Kidney transplantation from HIV-positive deceased donors into HIV-positive recipients (February 2015)

As is the case for most other patients with end stage renal disease (ESRD), kidney transplantation is superior to other forms of renal replacement therapy for HIV-positive patients with ESRD. In countries where dialysis is a limited resource, kidney transplantation is life-saving. However, kidney transplantation is limited by a shortage of available organs. In a case series from South Africa, 27 carefully selected and treated HIV-positive patients underwent transplantation with kidneys from HIV-positive deceased donors [18]. Patient and allograft survival at 1, 3 and 5 years was comparable to reported patient and allograft survival of HIV-positive patients who received kidneys from HIV-negative donors. (See "Solid organ transplantation in HIV-infected individuals", section on 'Renal transplantation'.)


Long-term patiromer therapy for hyperkalemia in chronic kidney disease (July 2015)

Patiromer is an investigational agent that appears promising for long-term control of hyperkalemia in patients with chronic kidney disease. It is a spherical, nonabsorbable organic polymer, formulated as a powder for suspension, which binds potassium in the colon in exchange for calcium. In a phase II, open-label dose-finding trial (AMETHYST-DN), 306 diabetic patients with an estimated glomerular filtration rate (eGFR) of 15 to 59 mL/min/1.73 m2 and either mild or moderate hyperkalemia were randomly assigned to a range of initial patiromer doses [19]. At four weeks, the change in serum potassium from baseline ranged from -0.35 mEq/L with a dose of 4.2 g twice daily to -0.97 mEq/L with a dose of 12.6 g twice daily. At 52 weeks, serum potassium concentrations remained in the normal range with continued patiromer therapy. Discontinuation of patiromer resulted in an increase in the serum potassium within three days. The most common treatment-related side effects included constipation and hypomagnesemia. Severe hypomagnesemia (a serum magnesium <1.2 mg/dL) developed in 13 patients. (See "Treatment and prevention of hyperkalemia in adults", section on 'Patiromer'.)

International consensus on management of IgG4-related disease (July 2015)

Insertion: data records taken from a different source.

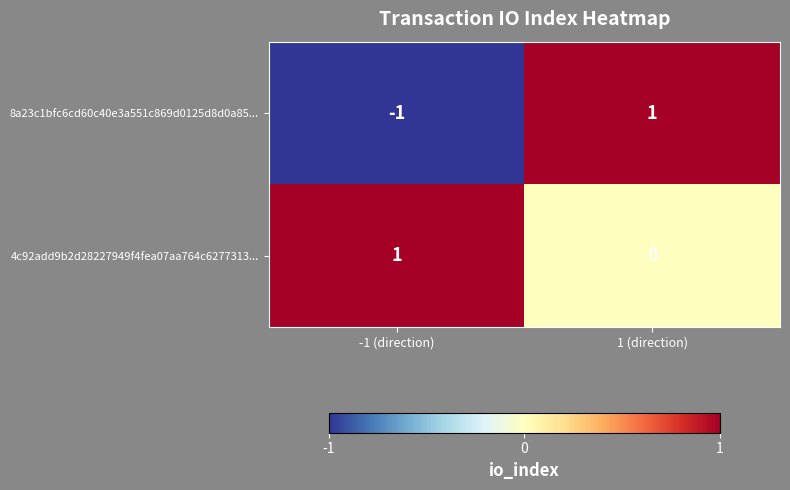

Rank the series at -1 (direction) from highest to lowest value.

4c92add9b2d28227949f4fea07aa764c6277313..., 8a23c1bfc6cd60c40e3a551c869d0125d8d0a85...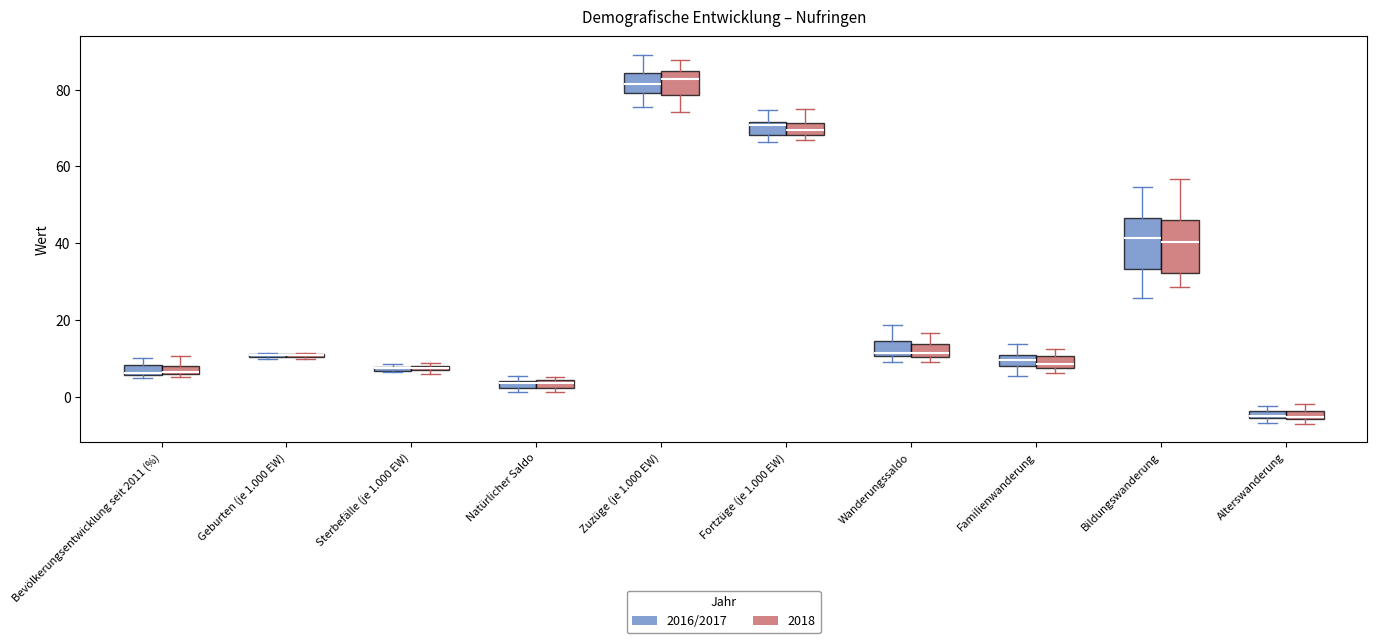

Where is the lower edge of the box for Bevölkerungsentwicklung seit 2011 (%) (2018) on the y-axis? The values are not printed on the chart, so give them approximately, as read against the axis.

6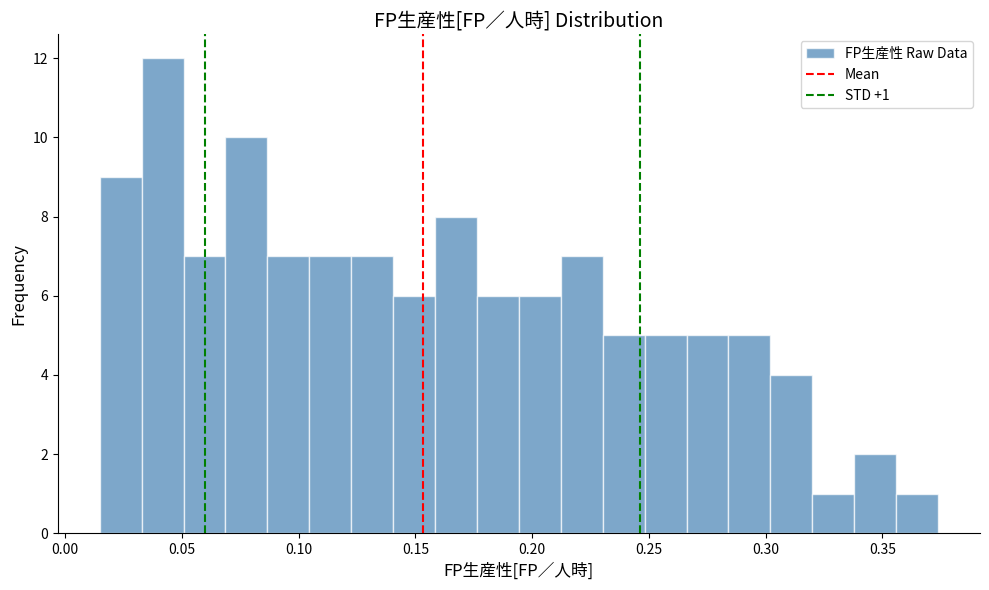

Read against the x-axis, roughly where is the centre of the tallest bar?

0.040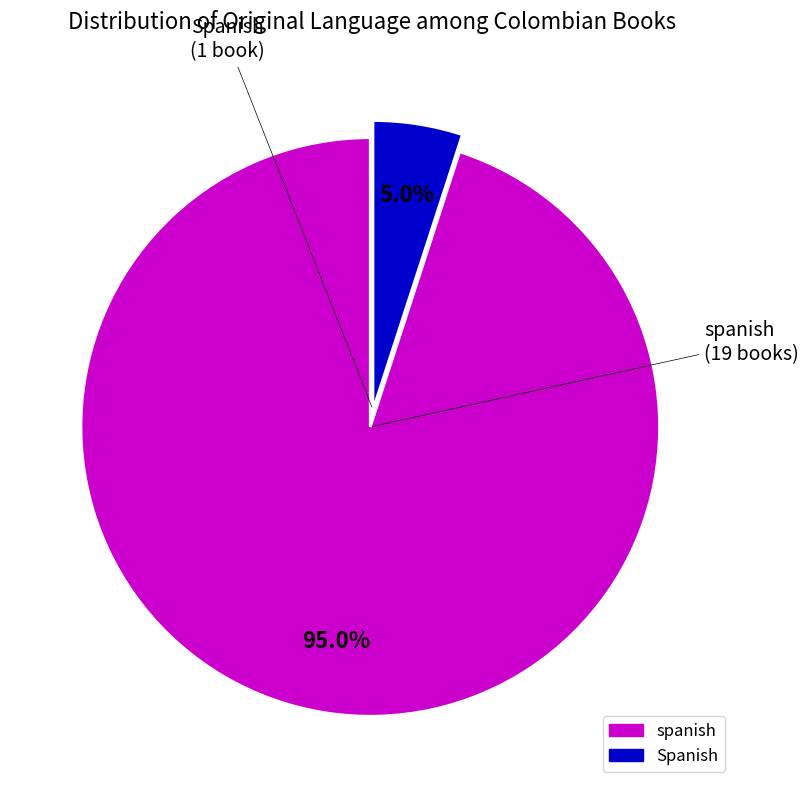

What percentage is the Spanish slice, to the nearest percent?

5%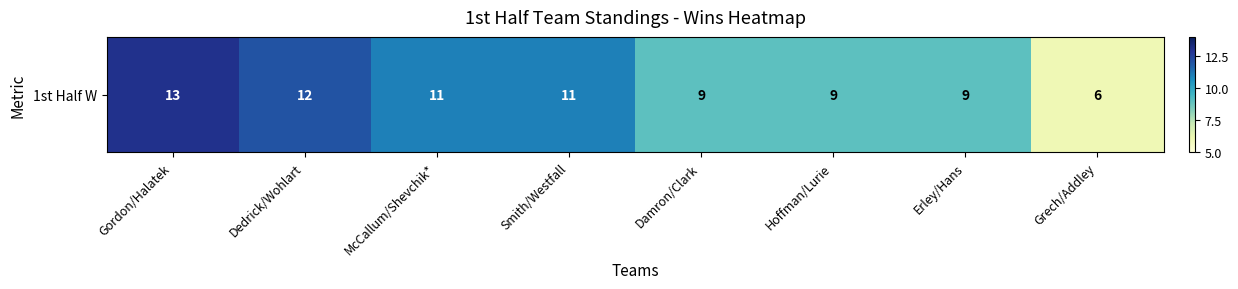

What is the difference between the second highest and second lowest values?

3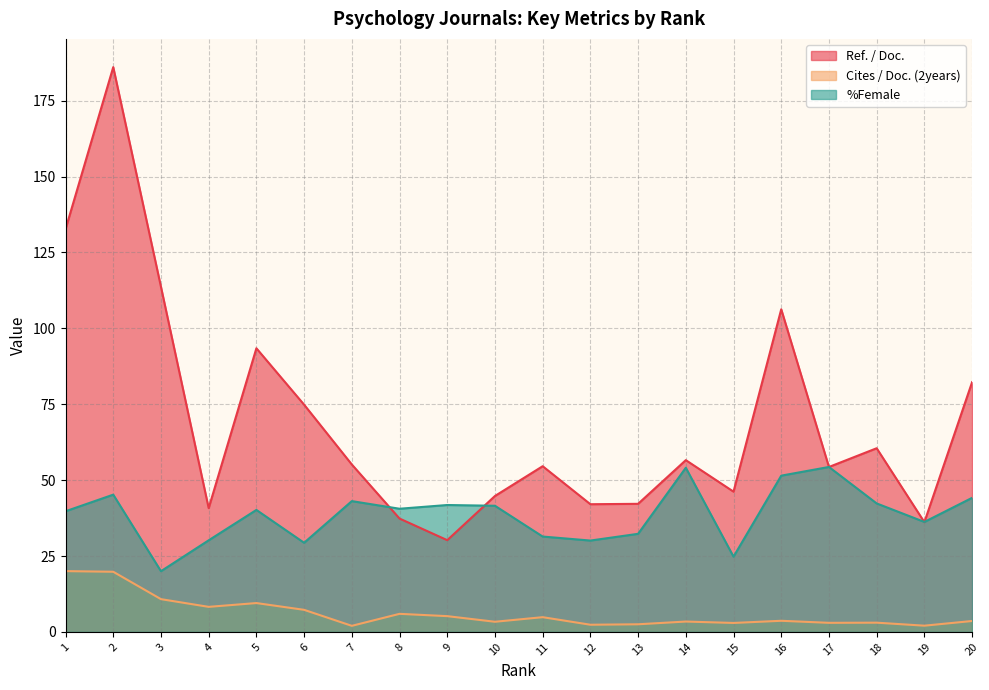

Rank the series by their average value, from lowest to highest.

Cites / Doc. (2years), %Female, Ref. / Doc.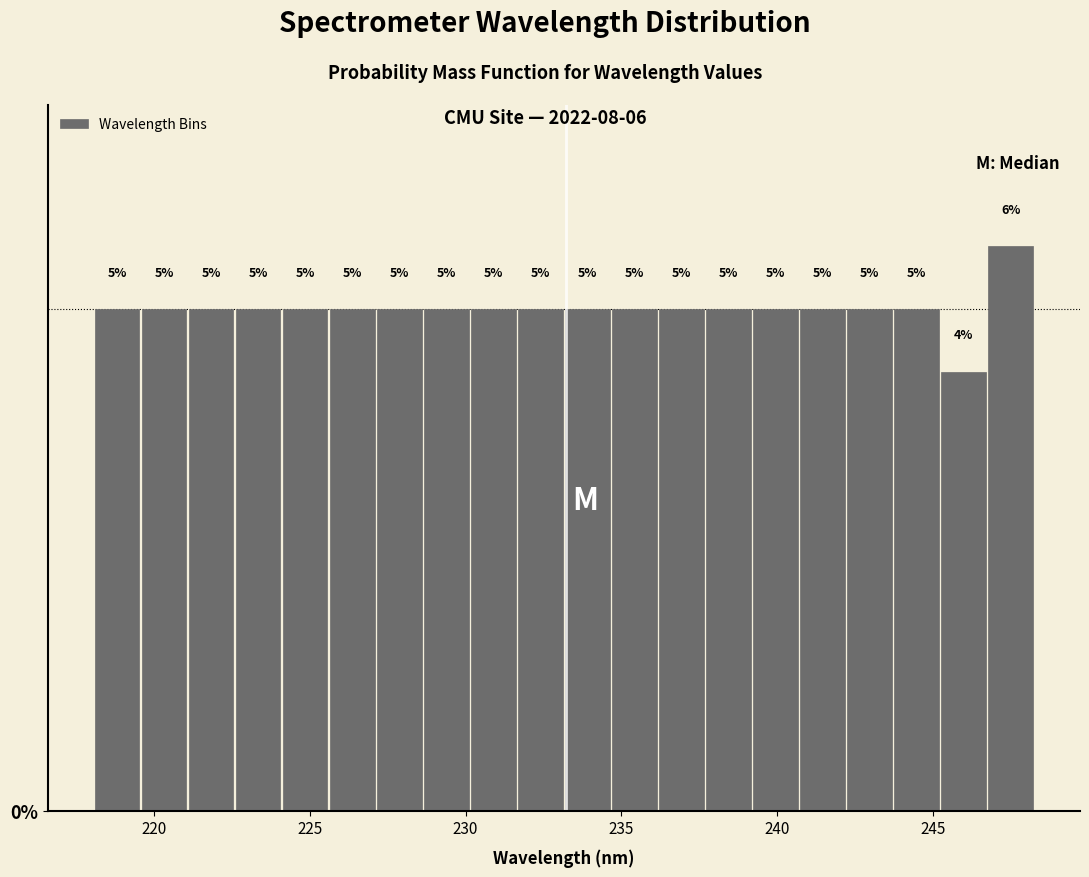

Around what value on the x-axis is the tallest bar? Give the approximate position of its centre, as read against the axis.

247.5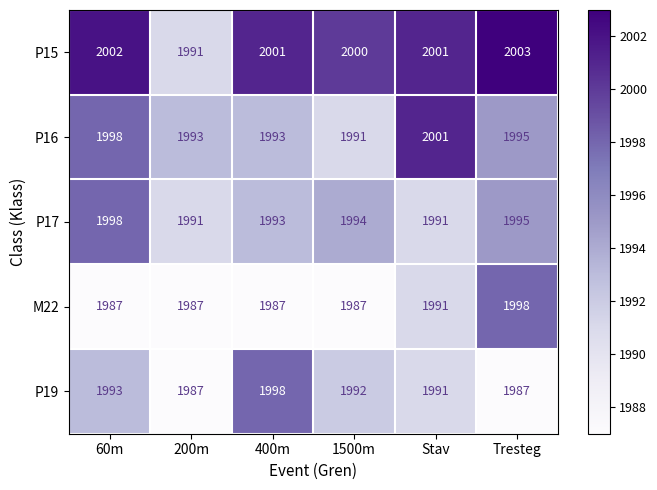

Reading left to right, transcribe all the data shown in this chart.

P15: 60m=2002	200m=1991	400m=2001	1500m=2000	Stav=2001	Tresteg=2003
P16: 60m=1998	200m=1993	400m=1993	1500m=1991	Stav=2001	Tresteg=1995
P17: 60m=1998	200m=1991	400m=1993	1500m=1994	Stav=1991	Tresteg=1995
M22: 60m=1987	200m=1987	400m=1987	1500m=1987	Stav=1991	Tresteg=1998
P19: 60m=1993	200m=1987	400m=1998	1500m=1992	Stav=1991	Tresteg=1987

The optimal treatment for immunoglobulin G4-related disease (IgG4-RD) has not been established, nor have randomized trials been performed to inform treatment approaches. Nonetheless, broad international consensus has been achieved among experts on several major management strategies [20]. These include the importance of biopsy confirmation of the diagnosis to exclude malignancy and other disorders that may mimic IgG4-RD; the need to treat symptomatic patients, sometimes urgently, as well as some asymptomatic patients; use of glucocorticoids as first-line therapy; use of maintenance therapy in certain patients; and retreatment strategies for patients who relapse after successful remission induction. Consensus was not reached on the use of steroid-sparing immunosuppressive agents from the start of treatment, and largely reflects different practice styles between countries. (See "Overview of IgG4-related disease", section on 'Diagnostic studies' and "Overview of IgG4-related disease", section on 'Treatment principles and observations'.)

Combination renin-angiotensin system inhibition in diabetic patients (June 2015)

Several randomized trials that directly compared dual versus single renin-angiotensin system inhibition in diabetic patients found that dual therapy produced no benefit and an increase in adverse effects. Findings are similar in a subsequent network meta-analysis [21]. In this analysis in patients with diabetes and hypertension, dual therapy with an angiotensin-converting enzyme (ACE) inhibitor plus an angiotensin II receptor blocker (ARB) was superior to placebo in preventing end-stage renal disease, but monotherapy with either an ACE inhibitor or an ARB, also compared with placebo, produced similar benefits while dual therapy produced more adverse effects. Combination renin-angiotensin system inhibition with an ACE inhibitor and ARB or direct renin inhibitor is not recommended in diabetic patients. (See "Treatment of hypertension in patients with diabetes mellitus", section on 'Avoid combination renin-angiotensin system inhibition'.)